John Cook of Oz has an interesting study:
Conservatives are less likely to accept the reality of human-caused climate science when presented with supporting scientific evidence. But tell them that 99 out of 100 climate scientists agree on the subject, and conservatives will be more likely to accept that humans are altering the climate, according to a new pilot study.
The findings, presented today (Dec. 7) at the annual meeting of the American Geophysical Union, suggest that scientists shouldn’t break out the graphs and tables when talking climate with conservatives. Instead, climate advocates should emphasize how much of the scientific community agrees on the subject.
I find this result as expected – people already disposed to disbelieve the climate consensus will not be swayed by evidence any more than people already disposed to believe will be swayed by cherry-picked evidence. The point is that nobody but a professional has the time to really examine the balance of the evidence.
Anyone who doesn’t have the time resorts to “fast thinking” which is to look for proxy evidence. The most important such evidence is the balance of opinion of those who do have the time and motivation to examine the evidence.
As I quoted some years ago:
A Slashdot reader summarizes neatly: “when deep quality metrics are unavailable, customers will base their decisions on shallow metrics instead.”
As a proxy, consensus of expert opinion is really more than a shallow metric, actually.

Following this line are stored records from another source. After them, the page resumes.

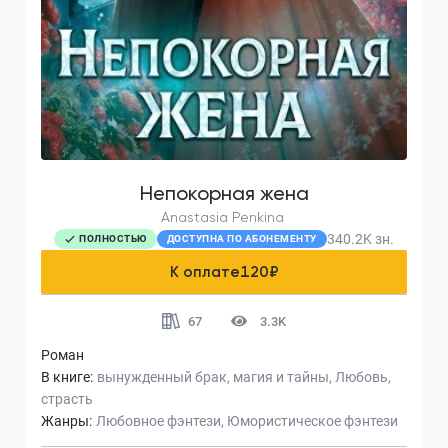
Непокорная жена
Anastasia Penkina
340.2K
зн.
ПОЛНОСТЬЮ
ДОСТУПНА ПО АБОНЕМЕНТУ
К оплате
120
₽
67
3.3K
Роман
В книге:
вынужденный брак
магия и тайны
Любовь
страсть
Жанры:
Любовное фэнтези
Юмористическое фэнтези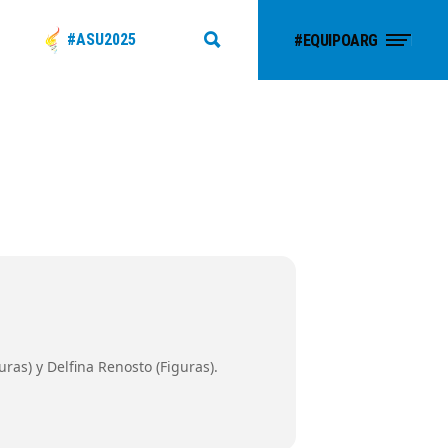
#ASU2025
#EQUIPOARG
ras) y Delfina Renosto (Figuras).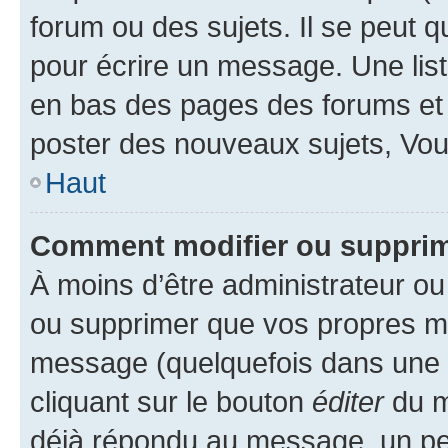
forum ou des sujets. Il se peut 
pour écrire un message. Une list
en bas des pages des forums et
poster des nouveaux sujets, Vo
Haut
Comment modifier ou suppri
À moins d’être administrateur o
ou supprimer que vos propres m
message (quelquefois dans une d
cliquant sur le bouton
éditer
du m
déjà répondu au message, un pet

Though it is not as deep a measure as the real balance of evidence, it is a sensible way to proceed on matters on which one is inexpert.
I think that various cynical political groups understood this long ago.
The existence or otherwise of a consensus is therefore far more important in this debate (and others where science impinges on policy) than a presentation of evidence. This isn’t exactly rational, but it’s the next best thing when we don’t have the resources to examine a matter rationally. That’s why direct attacks on the consensus measures are crucial.
And if you look at all the other attacks on climate science, they are not substantive at all. It is a key weakness of science in these debates that it is obligated to look at every potentially serious challenge. But the challenges are not challenges to science or the authority of science. The challenges are directed specifically at muddling the public perception of consensus.